▶ _Dataset records_:

####

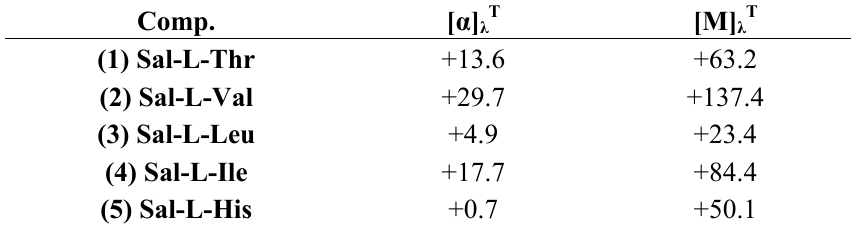
Table 4. Specific and molar rotation of amino acids ionic liquid-supported Schiff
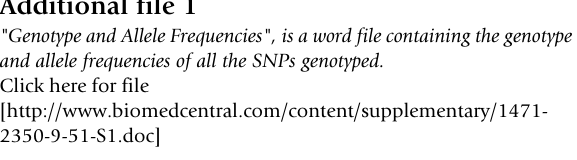
Abbreviations: PCR, Polymerase Chain Reaction; SNP, Single Nucleotide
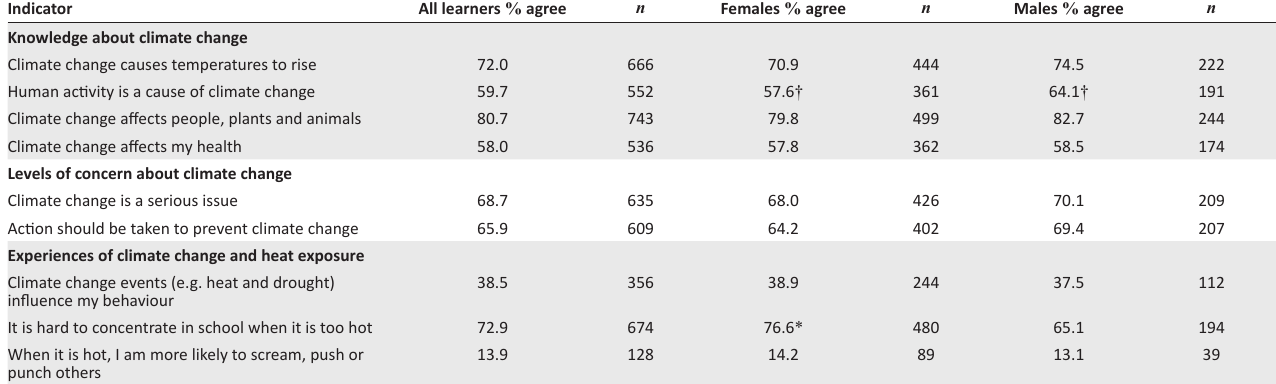
TABLE 1: Knowledge, concerns and experiences of climate change among secondary school learners in the Western Cape, South Africa. Indicator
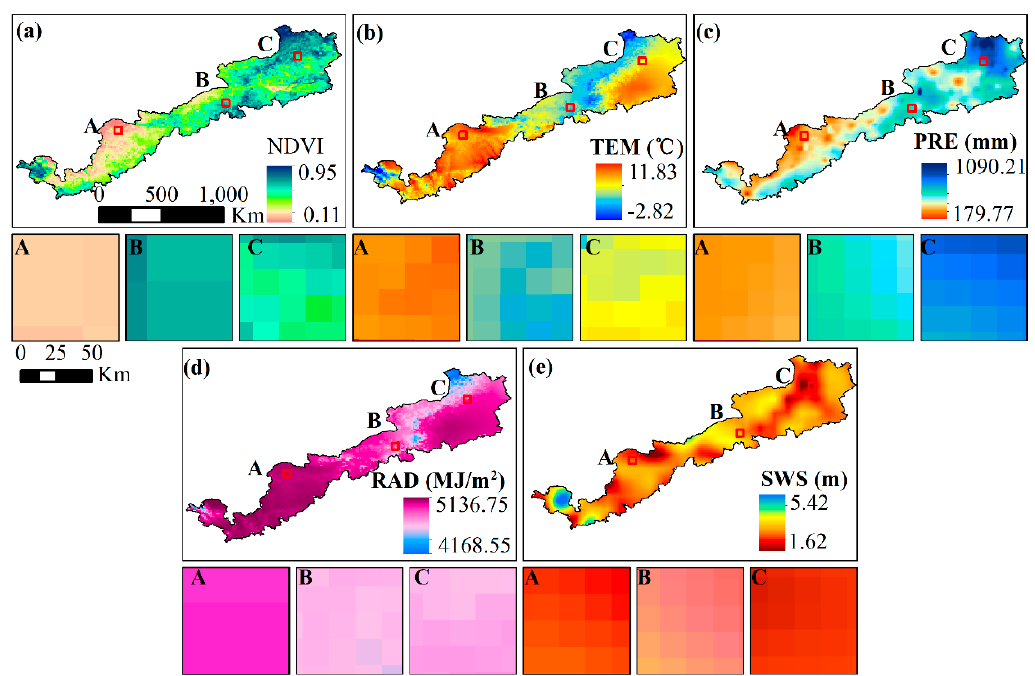
Figure 2. Distribution of the Global Inventory Modeling and Mapping Studies (GIMMS NDVI3g) product ( a ) and China Meteorological Forcing Dataset (CMFD) climate data samples (temperature (TEM), precipitation (PRE), total downward solar radiation (RAD), and near-surface wind speed (SWS)) ( b – e ). The magnified figures below each index represent the three corresponding random regions, named A, B, and C from the west to the east.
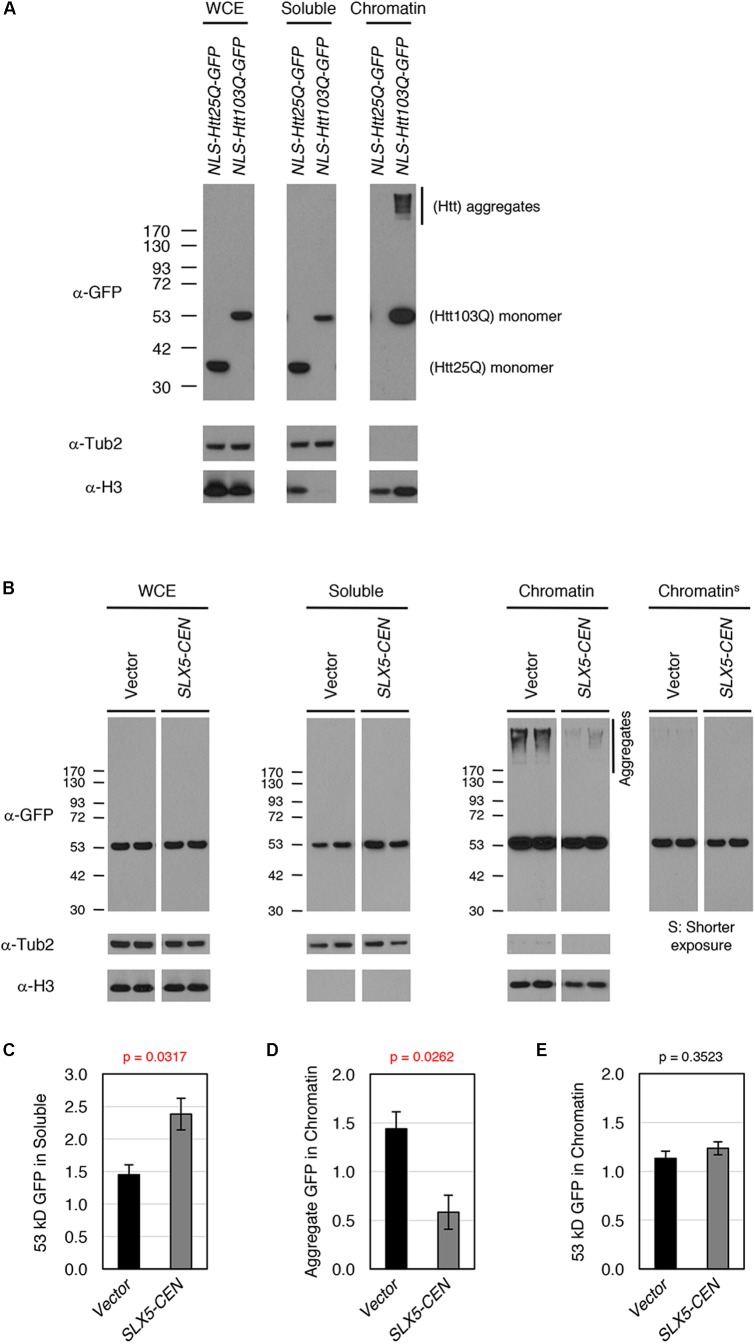
Slx5 reduces the level of chromatin associated Htt103Q aggregates. (A) Htt103Q, but not Htt25Q, associates with chromatin. Whole cell extracts (WCEs) prepared from equal numbers of cells expressing GFP-tagged Htt25Q-NLS or Htt103Q-NLS from a GAL promoter were fractionated into soluble and chromatin fractions. Htt25Q-NLS-GFP or Htt103Q-NLS-GFP levels in each fraction were monitored by western blot analysis with anti-GFP antibody. Tub2 and histone H3 were used as markers for soluble and chromatin fractions, respectively. (B) WCEs prepared from equal numbers of cells expressing Htt103Q-NLS-GFP with (SLX5-CEN) or without (Vector) were fractionated into soluble and chromatin fractions as described in A. Htt103Q-NLS-GFP levels were monitored by western blot analysis with anti-GFP antibody. Three independent transformants were assayed and shown are the results from two of these. (C) Quantification of the 53 kD GFP signals in soluble fraction from 4B. The 53 kD GFP was normalized using Tub2 levels in soluble fraction. The graph represents the mean of three independent clones with SEM. P-value is 0.0317. (D) Quantification of the aggregate GFP signals in chromatin fraction from 4B. The aggregate GFP signal was normalized using H3 levels in chromatin fraction. The graph represents the mean of three independent transformants with SEM. P-value is 0.0262. (E) Quantification of the 53 kD GFP signals in chromatin fraction from 4B. The 53 kD GFP (shorter exposure) was normalized using H3 levels in chromatin fraction. The graph represents the mean of three independent transformants with SEM. P-value is 0.3523.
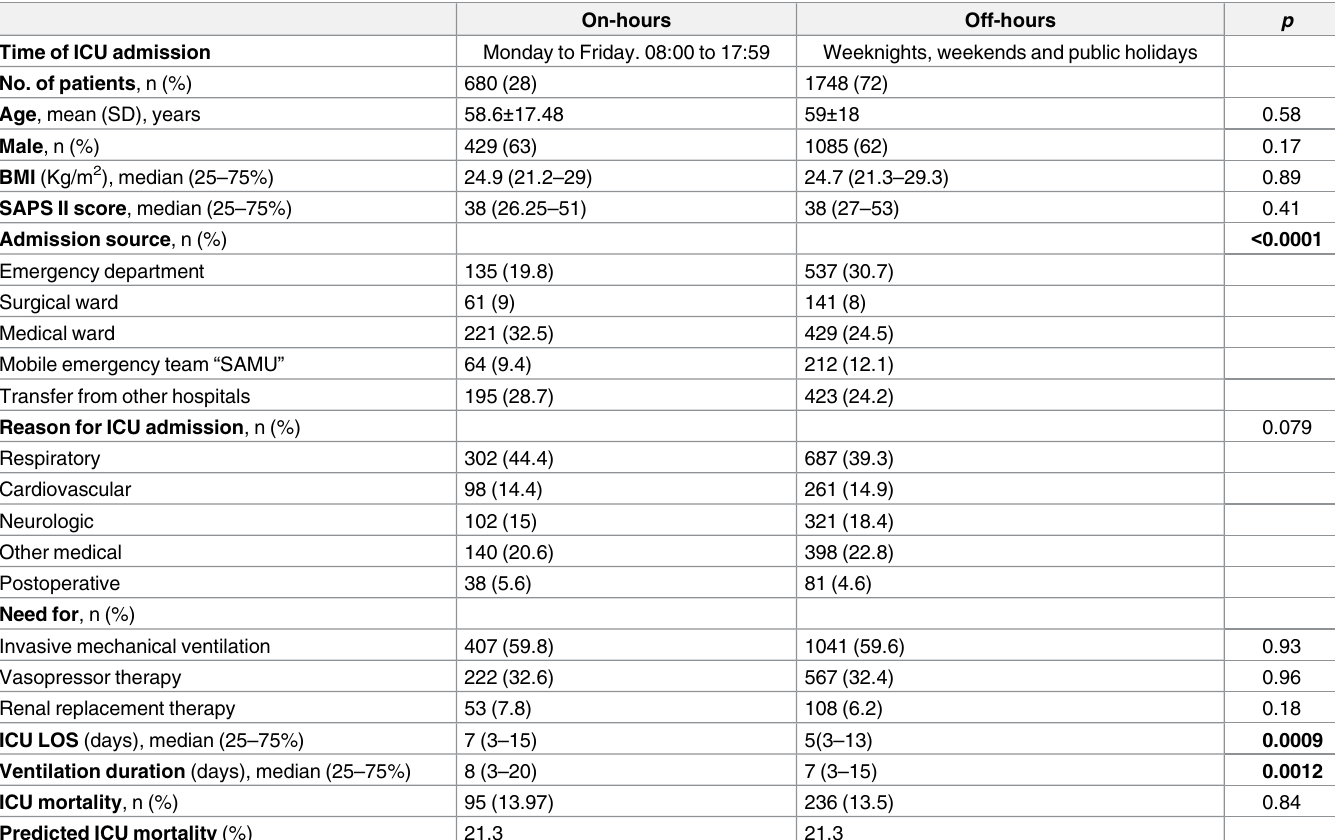
Table 2. Comparison of patients admitted during on-hours and off-hours. BMI: body mass index; SAPS II: simplifiedacute physiology score II; ICU: intensivecare unit; LOS: lengthof stay; “SAMU”: S erviced’ A ide M e´dicale U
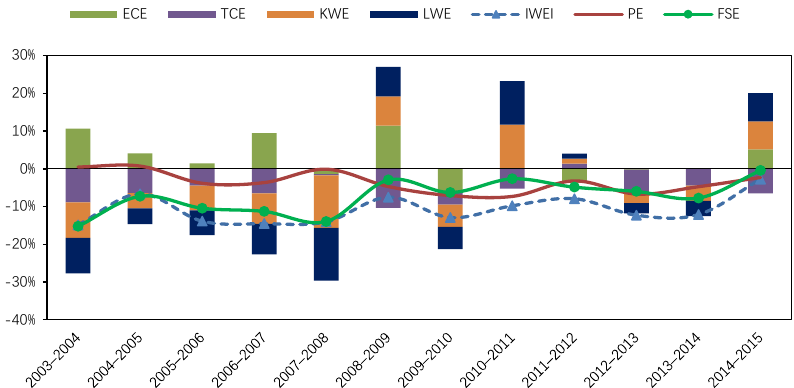
Figure B2. Driving factors of industrial wastewater emission intensity change in the North Area, 2003 – 2015. ECE: the effect of technical efficiency change; TCE: the effect of technological change; KWE: the effect of capital – wastewater substitution; LWE: the effect from labor – wastewater substitution; IWEI: industrial wastewater emission intensity; PE: productivity effect; FSE: factor substitution effect.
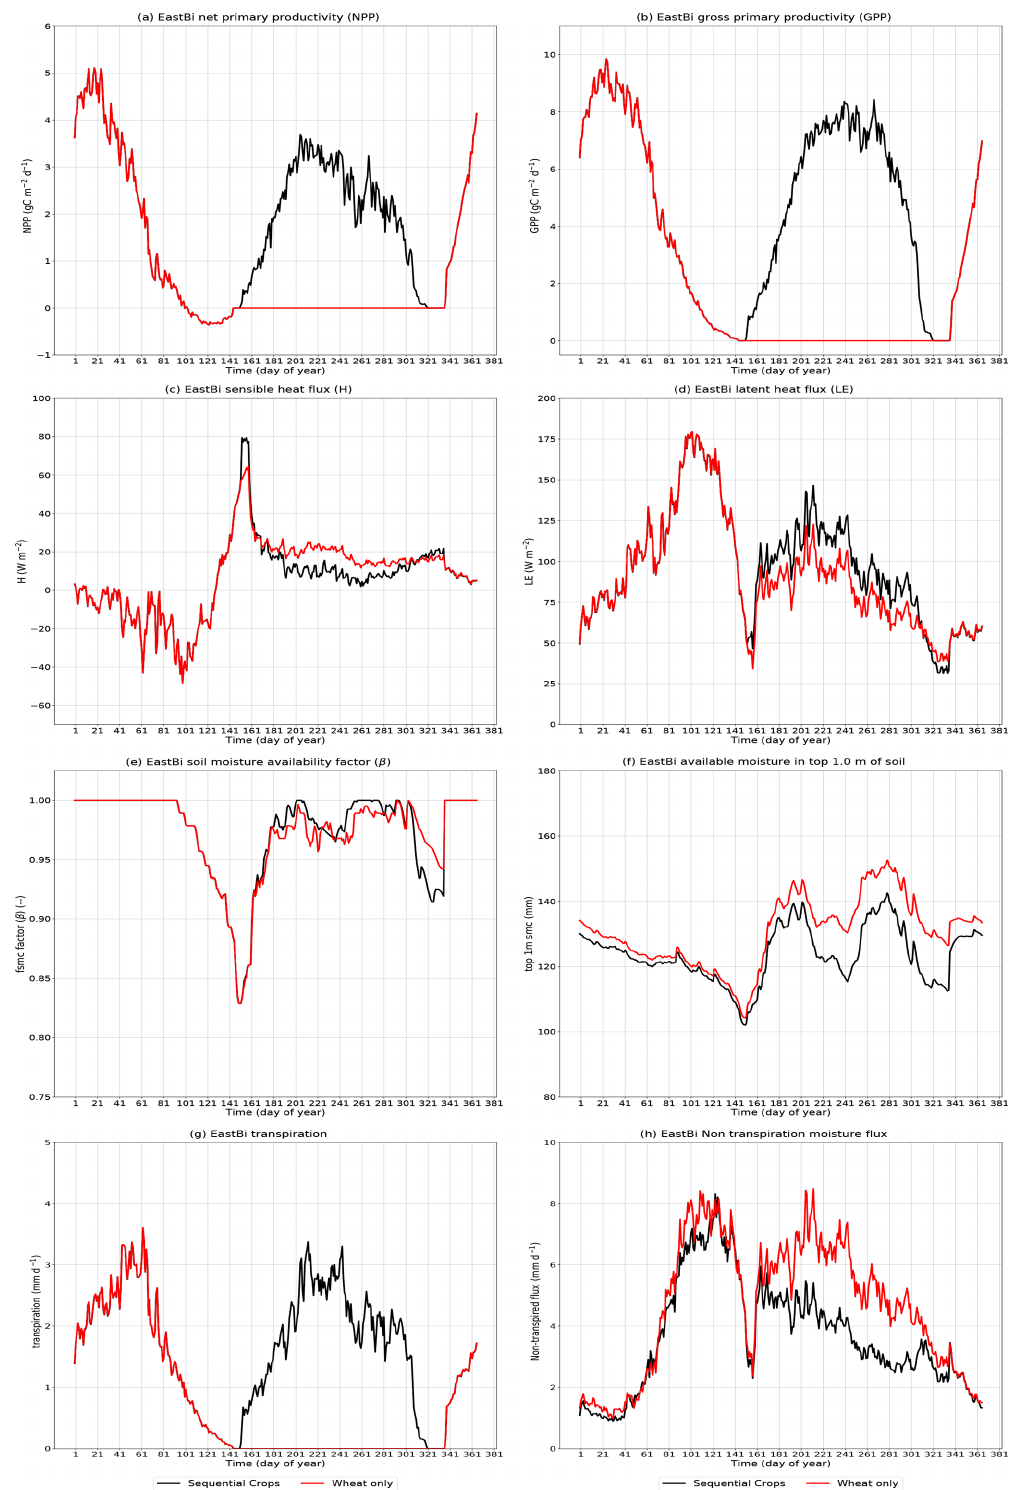
Figure B6. Annual climatology of fluxes (in day of year) for EastBi for India-sequential (black) and India-single (red): carbon fluxes: NPP (a) and GPP (b) . Heat fluxes: sensible heat H (c) and latent heat LE (d) . Soil moisture variables: β (e) and soil moisture availability in the top 1m of soil (f) . Moisture fluxes: evapotranspiration (g) and non-evapotranspiration moisture fluxes (h)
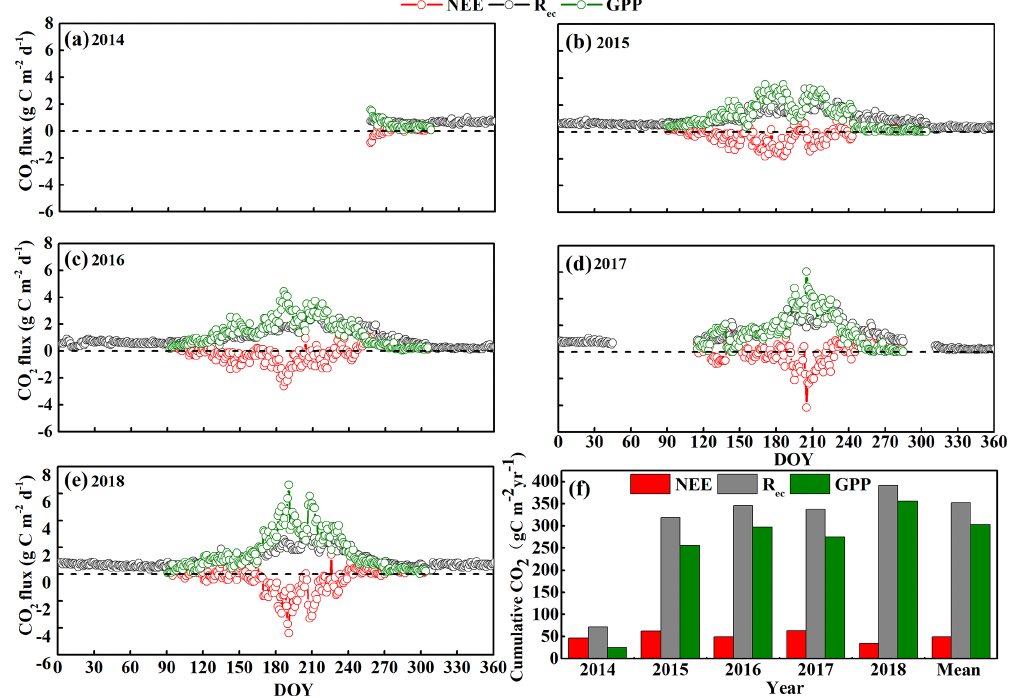
Figure 3. Seasonal and inter-annual variation in the daily average net ecosystem CO 2 exchange (NEE), gross primary productivity (GPP), and ecosystem respiration ( R ec ) from (a–e) 2014 to 2018 by day of year (DOY). (f) Annual cumulative NEE, GPP, and R ec from 2014 to 2018. Positive NEE values indicate net CO 2 release, whereas negative values indicate net CO 2 uptake by the ecosystem. Note that the initial measurements were from 15 September to 23 December 2014, so no data are available for the first part of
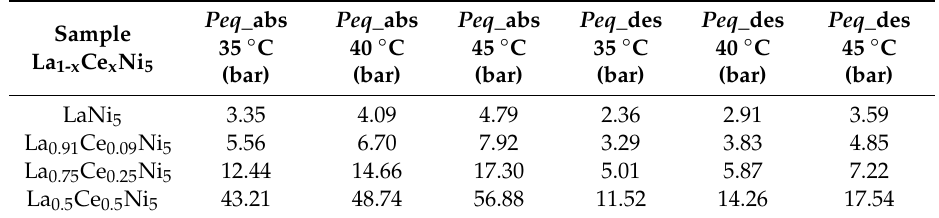
Table 2. Determined equilibrium pressures of the LaNi 5 , La 0.91 Ce 0.09 Ni 5 , La 0.75 Ce 0.25 Ni 5 and La 0.5 Ce 0.5 Ni 5 samples.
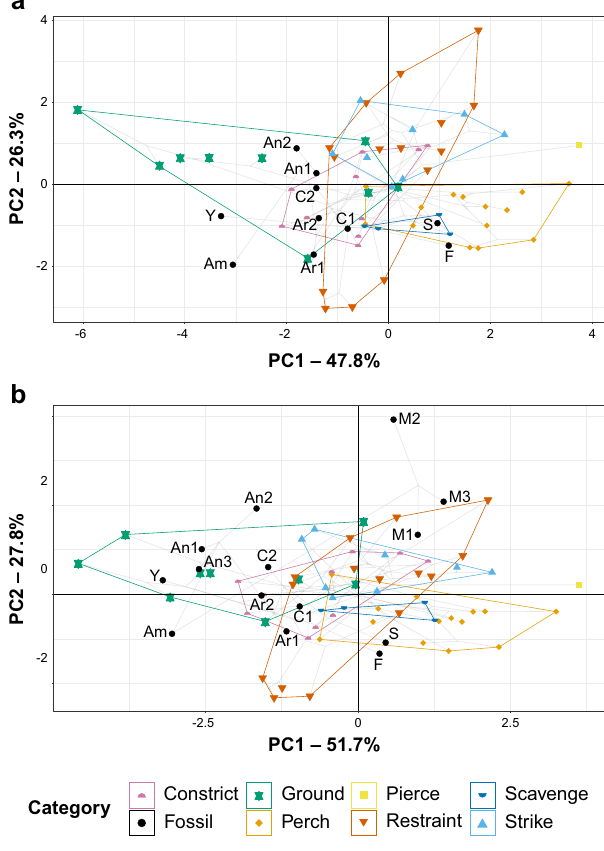
Fig.7|PCAphylomorphospaceofmodernavianandearlytheropod fl yerclaws, basedontraditionalmorphometrics,groupedbyecologicalcategory. Datasets a include and b exclude measurements of digit I, as most of the fossil paravians in this study do not preserve digit I. In both graphs, claw curvature increases across PC1 and claw size relative to digit III increases across PC2. See Fig. 8 for precise character loadings. Taxon abbreviations: Am Ambopteryx IVPP V24192, An1 Anchiornis STM 0-1, An2 Anchiornis STM 0-114, An3 Anchiornis STM 0-147, Ar1 Archaeopteryx MB.Av.101,Ar2 Archaeopteryx WDC-CSG-100,C1 Confuciusornis IVPP V13156, C2 Confuciusornis STM 13-55, F Fortunguavis IVPP V24192, M1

####

Write out again exactly the lines above from the one with "Figure B2. Driving" through the one with "Figure B6. Annual", adding no other lines and no pictures.

Figure B2. Driving factors of industrial wastewater emission intensity change in the North Area, 2003 – 2015. ECE: the effect of technical efficiency change; TCE: the effect of technological change; KWE: the effect of capital – wastewater substitution; LWE: the effect from labor – wastewater substitution; IWEI: industrial wastewater emission intensity; PE: productivity effect; FSE: factor substitution effect.
Figure B6. Annual climatology of fluxes (in day of year) for EastBi for India-sequential (black) and India-single (red): carbon fluxes: NPP (a) and GPP (b) . Heat fluxes: sensible heat H (c) and latent heat LE (d) . Soil moisture variables: β (e) and soil moisture availability in the top 1m of soil (f) . Moisture fluxes: evapotranspiration (g) and non-evapotranspiration moisture fluxes (h)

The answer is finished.